■ **Task item**
Search the entries below for the word "necessario", then copy each line in which it is found.

■ **Provided material**
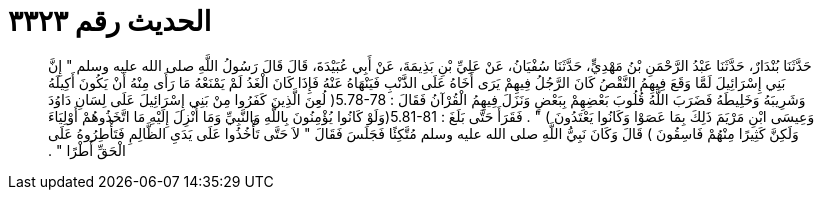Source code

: 
= الحديث رقم ٣٣٢٣

[quote.hadith]
حَدَّثَنَا بُنْدَارٌ، حَدَّثَنَا عَبْدُ الرَّحْمَنِ بْنُ مَهْدِيٍّ، حَدَّثَنَا سُفْيَانُ، عَنْ عَلِيِّ بْنِ بَذِيمَةَ، عَنْ أَبِي عُبَيْدَةَ، قَالَ قَالَ رَسُولُ اللَّهِ صلى الله عليه وسلم ‏"‏ إِنَّ بَنِي إِسْرَائِيلَ لَمَّا وَقَعَ فِيهِمُ النَّقْصُ كَانَ الرَّجُلُ فِيهِمْ يَرَى أَخَاهُ عَلَى الذَّنْبِ فَيَنْهَاهُ عَنْهُ فَإِذَا كَانَ الْغَدُ لَمْ يَمْنَعْهُ مَا رَأَى مِنْهُ أَنْ يَكُونَ أَكِيلَهُ وَشَرِيبَهُ وَخَلِيطَهُ فَضَرَبَ اللَّهُ قُلُوبَ بَعْضِهِمْ بِبَعْضٍ وَنَزَلَ فِيهِمُ الْقُرْآنُ فَقَالَ ‏:‏ ‏5.78-78(‏ لُعِِنَ الَّذِينَ كَفَرُوا مِنْ بَنِي إِسْرَائِيلَ عَلَى لِسَانِ دَاوُدَ وَعِيسَى ابْنِ مَرْيَمَ ذَلِكَ بِمَا عَصَوْا وَكَانُوا يَعْتَدُونَ ‏)‏ ‏"‏ ‏.‏ فَقَرَأَ حَتَّى بَلَغَ ‏:‏ ‏5.81-81(‏وَلَوْ كَانُوا يُؤْمِنُونَ بِاللَّهِ وَالنَّبِيِّ وَمَا أُنْزِلَ إِلَيْهِ مَا اتَّخَذُوهُمْ أَوْلِيَاءَ وَلَكِنَّ كَثِيرًا مِنْهُمْ فَاسِقُونَ ‏)‏ قَالَ وَكَانَ نَبِيُّ اللَّهِ صلى الله عليه وسلم مُتَّكِئًا فَجَلَسَ فَقَالَ ‏"‏ لاَ حَتَّى تَأْخُذُوا عَلَى يَدَىِ الظَّالِمِ فَتَأْطِرُوهُ عَلَى الْحَقِّ أَطْرًا ‏"‏ ‏.‏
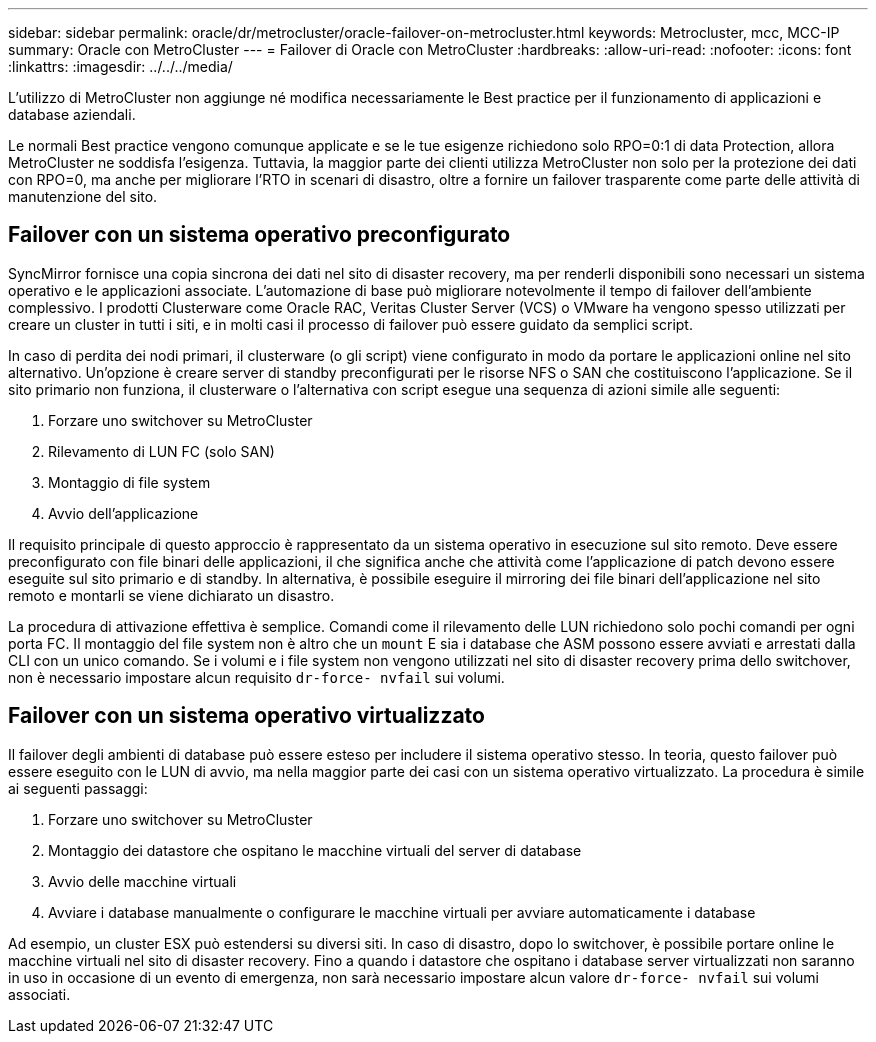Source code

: ---
sidebar: sidebar 
permalink: oracle/dr/metrocluster/oracle-failover-on-metrocluster.html 
keywords: Metrocluster, mcc, MCC-IP 
summary: Oracle con MetroCluster 
---
= Failover di Oracle con MetroCluster
:hardbreaks:
:allow-uri-read: 
:nofooter: 
:icons: font
:linkattrs: 
:imagesdir: ../../../media/


[role="lead"]
L'utilizzo di MetroCluster non aggiunge né modifica necessariamente le Best practice per il funzionamento di applicazioni e database aziendali.

Le normali Best practice vengono comunque applicate e se le tue esigenze richiedono solo RPO=0:1 di data Protection, allora MetroCluster ne soddisfa l'esigenza. Tuttavia, la maggior parte dei clienti utilizza MetroCluster non solo per la protezione dei dati con RPO=0, ma anche per migliorare l'RTO in scenari di disastro, oltre a fornire un failover trasparente come parte delle attività di manutenzione del sito.



== Failover con un sistema operativo preconfigurato

SyncMirror fornisce una copia sincrona dei dati nel sito di disaster recovery, ma per renderli disponibili sono necessari un sistema operativo e le applicazioni associate. L'automazione di base può migliorare notevolmente il tempo di failover dell'ambiente complessivo. I prodotti Clusterware come Oracle RAC, Veritas Cluster Server (VCS) o VMware ha vengono spesso utilizzati per creare un cluster in tutti i siti, e in molti casi il processo di failover può essere guidato da semplici script.

In caso di perdita dei nodi primari, il clusterware (o gli script) viene configurato in modo da portare le applicazioni online nel sito alternativo. Un'opzione è creare server di standby preconfigurati per le risorse NFS o SAN che costituiscono l'applicazione. Se il sito primario non funziona, il clusterware o l'alternativa con script esegue una sequenza di azioni simile alle seguenti:

. Forzare uno switchover su MetroCluster
. Rilevamento di LUN FC (solo SAN)
. Montaggio di file system
. Avvio dell'applicazione


Il requisito principale di questo approccio è rappresentato da un sistema operativo in esecuzione sul sito remoto. Deve essere preconfigurato con file binari delle applicazioni, il che significa anche che attività come l'applicazione di patch devono essere eseguite sul sito primario e di standby. In alternativa, è possibile eseguire il mirroring dei file binari dell'applicazione nel sito remoto e montarli se viene dichiarato un disastro.

La procedura di attivazione effettiva è semplice. Comandi come il rilevamento delle LUN richiedono solo pochi comandi per ogni porta FC. Il montaggio del file system non è altro che un `mount` E sia i database che ASM possono essere avviati e arrestati dalla CLI con un unico comando. Se i volumi e i file system non vengono utilizzati nel sito di disaster recovery prima dello switchover, non è necessario impostare alcun requisito `dr-force- nvfail` sui volumi.



== Failover con un sistema operativo virtualizzato

Il failover degli ambienti di database può essere esteso per includere il sistema operativo stesso. In teoria, questo failover può essere eseguito con le LUN di avvio, ma nella maggior parte dei casi con un sistema operativo virtualizzato. La procedura è simile ai seguenti passaggi:

. Forzare uno switchover su MetroCluster
. Montaggio dei datastore che ospitano le macchine virtuali del server di database
. Avvio delle macchine virtuali
. Avviare i database manualmente o configurare le macchine virtuali per avviare automaticamente i database


Ad esempio, un cluster ESX può estendersi su diversi siti. In caso di disastro, dopo lo switchover, è possibile portare online le macchine virtuali nel sito di disaster recovery. Fino a quando i datastore che ospitano i database server virtualizzati non saranno in uso in occasione di un evento di emergenza, non sarà necessario impostare alcun valore `dr-force- nvfail` sui volumi associati.
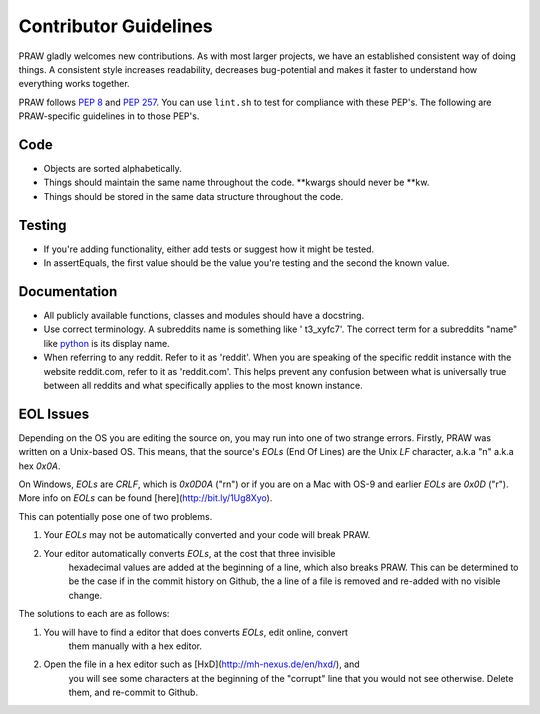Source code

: .. _contributor_guidelines:

Contributor Guidelines
======================

PRAW gladly welcomes new contributions. As with most larger projects, we have
an established consistent way of doing things. A consistent style increases
readability, decreases bug-potential and makes it faster to understand how
everything works together.

PRAW follows :PEP:`8` and :PEP:`257`. You can use ``lint.sh`` to test for
compliance with these PEP's. The following are PRAW-specific guidelines in to
those PEP's.

Code
----

* Objects are sorted alphabetically.
* Things should maintain the same name throughout the code. \*\*kwargs should
  never be \*\*kw.
* Things should be stored in the same data structure throughout the code.

Testing
-------

* If you're adding functionality, either add tests or suggest how it might be
  tested.
* In assertEquals, the first value should be the value you're testing and the
  second the known value.

Documentation
-------------

* All publicly available functions, classes and modules should have a
  docstring.
* Use correct terminology. A subreddits name is something like ' t3_xyfc7'.
  The correct term for a subreddits "name" like
  `python <http://www.reddit.com/r/python>`_ is its display name.
* When referring to any reddit. Refer to it as 'reddit'. When you are speaking
  of the specific reddit instance with the website reddit.com, refer to it as
  'reddit.com'. This helps prevent any confusion between what is universally
  true between all reddits and what specifically applies to the most known
  instance.

EOL Issues
----------

Depending on the OS you are editing the source on, you may run into one of two
strange errors. Firstly, PRAW was written on a Unix-based OS. This means, that
the source's `EOLs` (End Of Lines) are the Unix `LF` character, a.k.a "\n"
a.k.a hex `0x0A`.

On Windows, `EOLs` are `CRLF`, which is `0x0D0A` ("\r\n") or if you are on a
Mac with OS-9 and earlier `EOLs` are `0x0D` ("\r"). More info on `EOLs` can be
found [here](http://bit.ly/1Ug8Xyo).

This can potentially pose one of two problems.

1. Your `EOLs` may not be automatically converted and your code will break PRAW.

2. Your editor automatically converts `EOLs`, at the cost that three invisible
    hexadecimal values are added at the beginning of a line, which also breaks
    PRAW. This can be determined to be the case if in the commit history on Github,
    the a line of a file is removed and re-added with no visible change.

The solutions to each are as follows:

1. You will have to find a editor that does converts `EOLs`, edit online, convert
    them manually with a hex editor.
2. Open the file in a hex editor such as [HxD](http://mh-nexus.de/en/hxd/), and
    you will see some characters at the beginning of the "corrupt" line that you would
    not see otherwise. Delete them, and re-commit to Github.
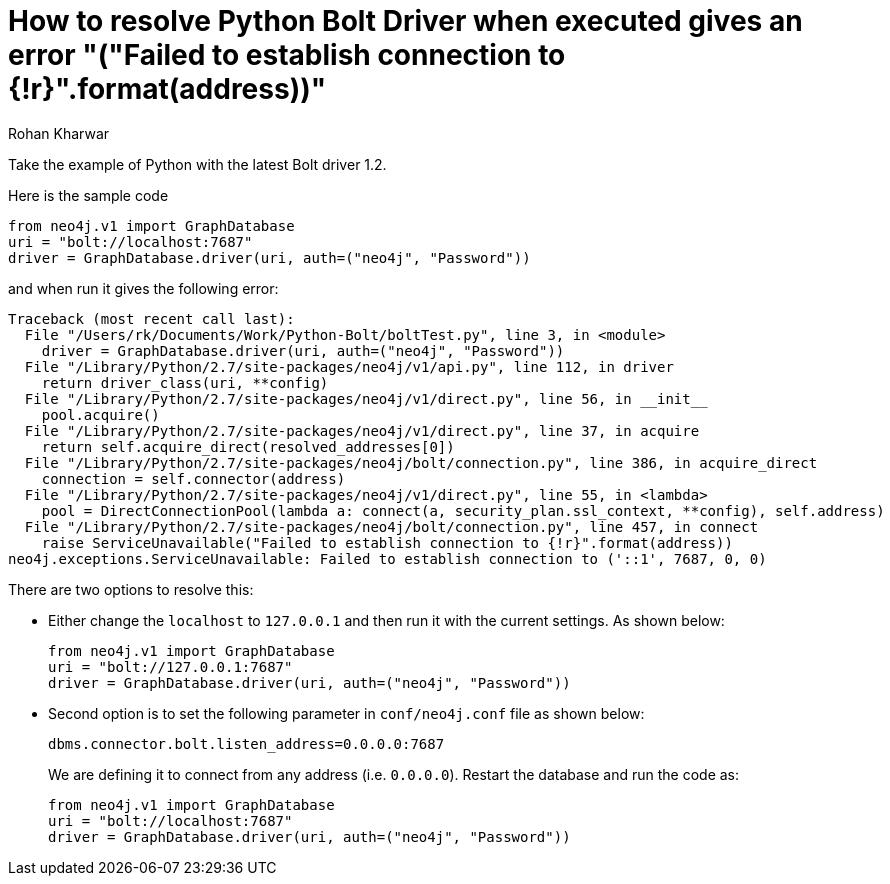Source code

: = How to resolve Python Bolt Driver when executed gives an error "("Failed to establish connection to {!r}".format(address))"
:slug: resolve-python-bolt-driver-error-connection
:author: Rohan Kharwar
:neo4j-versions: neo4j-python-driver 1.2
:tags: python, bolt
:category: drivers

Take the example of Python with the latest Bolt driver 1.2.

Here is the sample code

[source,python]
----
from neo4j.v1 import GraphDatabase
uri = "bolt://localhost:7687"
driver = GraphDatabase.driver(uri, auth=("neo4j", "Password"))
----

and when run it gives the following error:

....
Traceback (most recent call last):
  File "/Users/rk/Documents/Work/Python-Bolt/boltTest.py", line 3, in <module>
    driver = GraphDatabase.driver(uri, auth=("neo4j", "Password"))
  File "/Library/Python/2.7/site-packages/neo4j/v1/api.py", line 112, in driver
    return driver_class(uri, **config)
  File "/Library/Python/2.7/site-packages/neo4j/v1/direct.py", line 56, in __init__
    pool.acquire()
  File "/Library/Python/2.7/site-packages/neo4j/v1/direct.py", line 37, in acquire
    return self.acquire_direct(resolved_addresses[0])
  File "/Library/Python/2.7/site-packages/neo4j/bolt/connection.py", line 386, in acquire_direct
    connection = self.connector(address)
  File "/Library/Python/2.7/site-packages/neo4j/v1/direct.py", line 55, in <lambda>
    pool = DirectConnectionPool(lambda a: connect(a, security_plan.ssl_context, **config), self.address)
  File "/Library/Python/2.7/site-packages/neo4j/bolt/connection.py", line 457, in connect
    raise ServiceUnavailable("Failed to establish connection to {!r}".format(address))
neo4j.exceptions.ServiceUnavailable: Failed to establish connection to ('::1', 7687, 0, 0)
....

There are two options to resolve this:

* Either change the `localhost` to `127.0.0.1` and then run it with the current settings.
As shown below:
+
[source,python]
----
from neo4j.v1 import GraphDatabase
uri = "bolt://127.0.0.1:7687"
driver = GraphDatabase.driver(uri, auth=("neo4j", "Password"))
----

* Second option is to set the following parameter in `conf/neo4j.conf` file as shown below:
+
[source,properties,role=noheader]
----
dbms.connector.bolt.listen_address=0.0.0.0:7687
----
+
We are defining it to connect from any address (i.e. `0.0.0.0`).
Restart the database and run the code as:
+
[source,python]
----
from neo4j.v1 import GraphDatabase
uri = "bolt://localhost:7687"
driver = GraphDatabase.driver(uri, auth=("neo4j", "Password"))
----
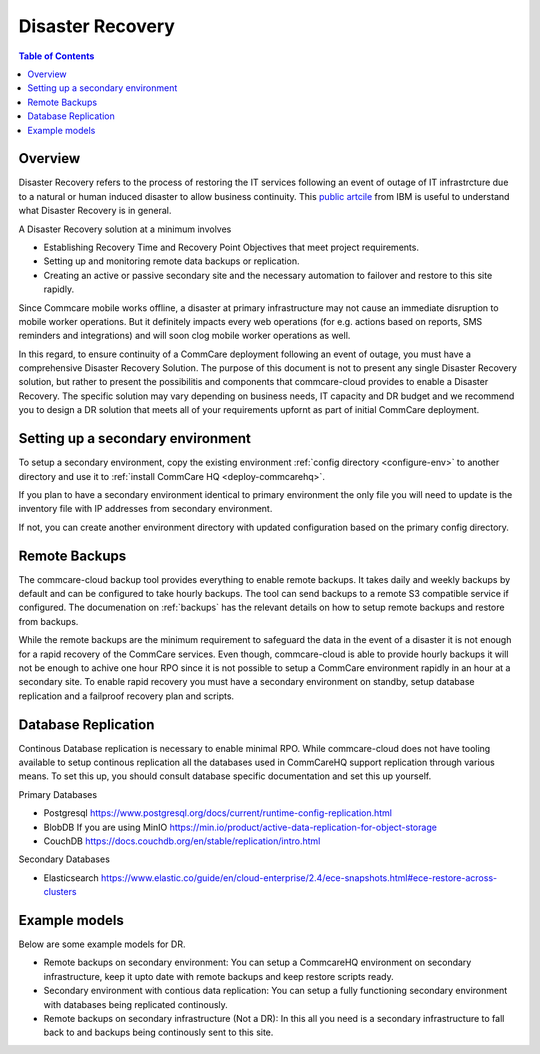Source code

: Disaster Recovery
=================


.. contents:: Table of Contents
    :depth: 2

Overview
--------

Disaster Recovery refers to the process of restoring the IT services following an event of outage of IT infrastrcture due to a natural or human induced disaster to allow business continuity. This `public artcile <https://www.ibm.com/in-en/topics/backup-disaster-recovery>`_ from IBM is useful to understand what Disaster Recovery is in general.

A Disaster Recovery solution at a minimum involves

*
  Establishing Recovery Time and Recovery Point Objectives that meet project requirements.

*
  Setting up and monitoring remote data backups or replication.

*
  Creating an active or passive secondary site and the necessary automation to failover and restore to this site rapidly.

Since Commcare mobile works offline, a disaster at primary infrastructure may not cause an immediate disruption to mobile worker operations. But it definitely impacts every web operations (for e.g. actions based on reports, SMS reminders and integrations) and will soon clog mobile worker operations as well. 

In this regard, to ensure continuity of a CommCare deployment following an event of outage, you must have a comprehensive Disaster Recovery Solution. The purpose of this document is not to present any single Disaster Recovery solution, but rather to present the possibilitis and components that commcare-cloud provides to enable a Disaster Recovery. The specific solution may vary depending on business needs, IT capacity and DR budget and we recommend you to design a DR solution that meets all of your requirements upfornt as part of initial CommCare deployment. 


Setting up a secondary environment
----------------------------------

To setup a secondary environment, copy the existing environment :ref:`config directory <configure-env>` to another directory and use it to :ref:`install CommCare HQ <deploy-commcarehq>`.

If you plan to have a secondary environment identical to primary environment the only file you will need to update is the inventory file with IP addresses from secondary environment.

If not, you can create another environment directory with updated configuration based on the primary config directory.


Remote Backups
--------------

The commcare-cloud backup tool provides everything to enable remote backups. It takes daily and weekly backups by default and can be configured to take hourly backups. The tool can send backups to a remote S3 compatible service if configured. The documenation on :ref:`backups` has the relevant details on how to setup remote backups and restore from backups.

While the remote backups are the minimum requirement to safeguard the data in the event of a disaster it is not enough for a rapid recovery of the CommCare services. Even though, commcare-cloud is able to provide hourly backups it will not be enough to achive one hour RPO since it is not possible to setup a CommCare environment rapidly in an hour at a secondary site. To enable rapid recovery you must have a secondary environment on standby, setup database replication and a failproof recovery plan and scripts.

Database Replication
--------------------

Continous Database replication is necessary to enable minimal RPO. While commcare-cloud does not have tooling available to setup continous replication all the databases used in CommCareHQ support replication through various means. To set this up, you should consult database specific documentation and set this up yourself.

Primary Databases

*
  Postgresql https://www.postgresql.org/docs/current/runtime-config-replication.html

*
  BlobDB If you are using MinIO https://min.io/product/active-data-replication-for-object-storage

*
  CouchDB https://docs.couchdb.org/en/stable/replication/intro.html

Secondary Databases

* Elasticsearch https://www.elastic.co/guide/en/cloud-enterprise/2.4/ece-snapshots.html#ece-restore-across-clusters


Example models
--------------

Below are some example models for DR.

*
  Remote backups on secondary environment: You can setup a CommcareHQ environment on secondary infrastructure, keep it upto date with remote backups and keep restore scripts ready.

*
  Secondary environment with contious data replication: You can setup a fully functioning secondary environment with databases being replicated continously.

*
  Remote backups on secondary infrastructure (Not a DR): In this all you need is a secondary infrastructure to fall back to and backups being continously sent to this site.
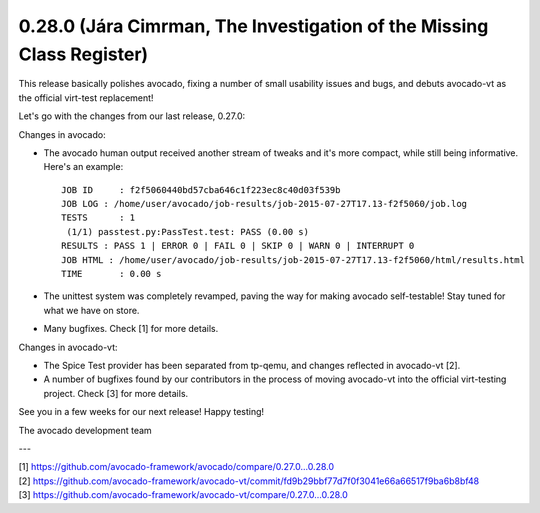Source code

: ======================================================================
0.28.0 (Jára Cimrman, The Investigation of the Missing Class Register)
======================================================================

This release basically polishes avocado, fixing a number of small usability
issues and bugs, and debuts avocado-vt as the official virt-test replacement!

Let's go with the changes from our last release, 0.27.0:

Changes in avocado:

* The avocado human output received another stream of tweaks and it's more
  compact, while still being informative. Here's an example::

    JOB ID     : f2f5060440bd57cba646c1f223ec8c40d03f539b
    JOB LOG : /home/user/avocado/job-results/job-2015-07-27T17.13-f2f5060/job.log
    TESTS      : 1
     (1/1) passtest.py:PassTest.test: PASS (0.00 s)
    RESULTS : PASS 1 | ERROR 0 | FAIL 0 | SKIP 0 | WARN 0 | INTERRUPT 0
    JOB HTML : /home/user/avocado/job-results/job-2015-07-27T17.13-f2f5060/html/results.html
    TIME       : 0.00 s

* The unittest system was completely revamped, paving the way for making
  avocado self-testable! Stay tuned for what we have on store.


* Many bugfixes. Check [1] for more details.

Changes in avocado-vt:

* The Spice Test provider has been separated from tp-qemu, and changes 
  reflected in avocado-vt [2].

* A number of bugfixes found by our contributors in the process of moving
  avocado-vt into the official virt-testing project. Check [3] for more
  details.

See you in a few weeks for our next release! Happy testing!

The avocado development team

---

| [1] https://github.com/avocado-framework/avocado/compare/0.27.0...0.28.0
| [2] https://github.com/avocado-framework/avocado-vt/commit/fd9b29bbf77d7f0f3041e66a66517f9ba6b8bf48
| [3] https://github.com/avocado-framework/avocado-vt/compare/0.27.0...0.28.0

■ **Exercise answer**
La procedura di attivazione effettiva è semplice. Comandi come il rilevamento delle LUN richiedono solo pochi comandi per ogni porta FC. Il montaggio del file system non è altro che un `mount` E sia i database che ASM possono essere avviati e arrestati dalla CLI con un unico comando. Se i volumi e i file system non vengono utilizzati nel sito di disaster recovery prima dello switchover, non è necessario impostare alcun requisito `dr-force- nvfail` sui volumi.
Ad esempio, un cluster ESX può estendersi su diversi siti. In caso di disastro, dopo lo switchover, è possibile portare online le macchine virtuali nel sito di disaster recovery. Fino a quando i datastore che ospitano i database server virtualizzati non saranno in uso in occasione di un evento di emergenza, non sarà necessario impostare alcun valore `dr-force- nvfail` sui volumi associati.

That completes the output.